• DOCUMENT EXCERPT:
==============================

Singapore Short Selling Rules Published 


On 28 May 2018, the Monetary Authority of Singapore ("MAS") published its Response to Feedback Received on Consultation Paper on Regulations for Short Selling (the "MAS Response"), the Securities and Futures (Short Selling) Regulations 2018 (the "Short Selling Regulations") and the Guidelines on the Regulation of Short Selling dated 28 May 2018 (the "Short Selling Guidelines")


We discuss below the key features of the Short Selling Regulations, as well as important aspects of the Short Selling Guidelines and MAS Response. 


Implementation timeline


The Short Selling Regulations will take effect on 1 October 2018. 

This should come as no surprise because the MAS has already indicated that the various amendments to the Securities and Futures Act, Chapter 289 of Singapore (the "SFA") will come into force in Q3 this year. 

Accordingly, the Securities and Futures (Amendment) Act 2017 (Commencement) Notification 2018 provides that the new Part VIIA (which contains the short selling rules in the new SFA) will also come into operation on 1 October 2018.


Disclosure of short sell orders and reporting of short positions


The key obligation in relation to short selling relates to disclosure and reporting.


  • Short sell orders: a person who makes a short sell order on an approved exchange will be required to disclose the short sell order to the approved exchange. If a person owns some but not the full amount of securities to be sold, then it will be required to split the sell order into two, one that is not marked as a short sell order (in relation to the securities it owns) and the other marked as a short sell order (in relation to the balance it does not own).

  • Short position: a person whose short position exceeds the short position threshold will be required to report its short position to the MAS within two business days after the short position day, by lodging a Short Position Reporting Form (the "SPRF") through the Short Position Reporting System (the "SPRS") accessed through the MAS website. 


What products are covered?

The short selling rules apply to specified capital markets products which is defined to mean:


  • shares (both primary and secondary listings and whether ordinary or preference shares);

  • units in a business trust ("BT"); and

  • units in a real estate investment trust ("REIT").


Accordingly, other types of securities, for example, bonds and exchange-traded funds are excluded. In addition, derivatives (e.g. options) over a specified capital markets product are currently excluded from the determination of a short sell order or short position. 

There is an interesting question as to whether stapled securities are covered by the Short Selling Regulations. For example, if a stapled security consists of a unit in a REIT and a unit in a BT, one would expect the stapled security to be caught by the short selling rules. However, if the stapled security consists of a share and a note, then it becomes less clear-cut.

Short position threshold


The reporting obligation for short positions is subject to a threshold. This is defined to be the lower of:


  • 0.2% of the total issued shares/units; and

  • S$2 million in aggregate value of the issued shares/units.


The 0.2% level is similar to the EU position which requires net short positions of 0.2% and above to be disclosed to the relevant competent authority. However, market participants should analyse how to calculate the 0.2% threshold because each regime will have its own rules regarding what types of interest are counted (and what are not).


Market maker exemption


Both designated market makers and registered market makers ("market makers") will be exempt from disclosing short sell orders, so as not to impede the efficiency of their market making activities. However, the exemption applies only to orders for the purpose of market making. 

On the other hand, market makers are not exempt from reporting short positions. The same thresholds above apply. This is because, unlike short sell orders, holding short positions could represent a directional interest on the part of the market maker.

==============================

• EXERCISE SET:
1/ Transcribe the stretch from "This should come" through "Q3 this year." in the article on Singapore's short selling rules.
2/ For each statement, say yes or no according to the article on Singapore's short selling rules, and quote the words that decide it: (a) The Short Selling Regulations take effect on 1 October 2018. (b) Exchange-traded funds are covered by the short selling rules. (c) Market makers are exempt from reporting short positions.

• DATA SEGMENT:
==============================

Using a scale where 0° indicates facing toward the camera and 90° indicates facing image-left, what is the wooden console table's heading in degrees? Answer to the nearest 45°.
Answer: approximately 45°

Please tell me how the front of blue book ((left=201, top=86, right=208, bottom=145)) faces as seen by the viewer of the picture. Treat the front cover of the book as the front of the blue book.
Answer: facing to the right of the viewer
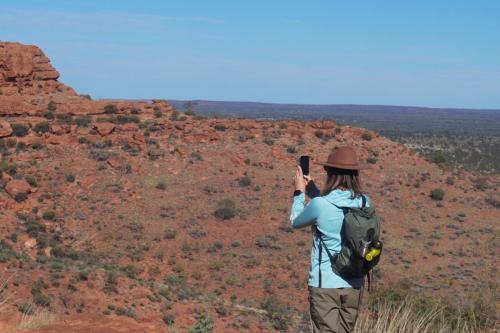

==============================

• ANSWER SECTION:
1/
This should come as no surprise because the MAS has already indicated that the various amendments to the Securities and Futures Act, Chapter 289 of Singapore (the "SFA") will come into force in Q3 this year.

2/
(a) Yes: "The Short Selling Regulations will take effect on 1 October 2018."
(b) No: "other types of securities, for example, bonds and exchange-traded funds are excluded."
(c) No: "market makers are not exempt from reporting short positions."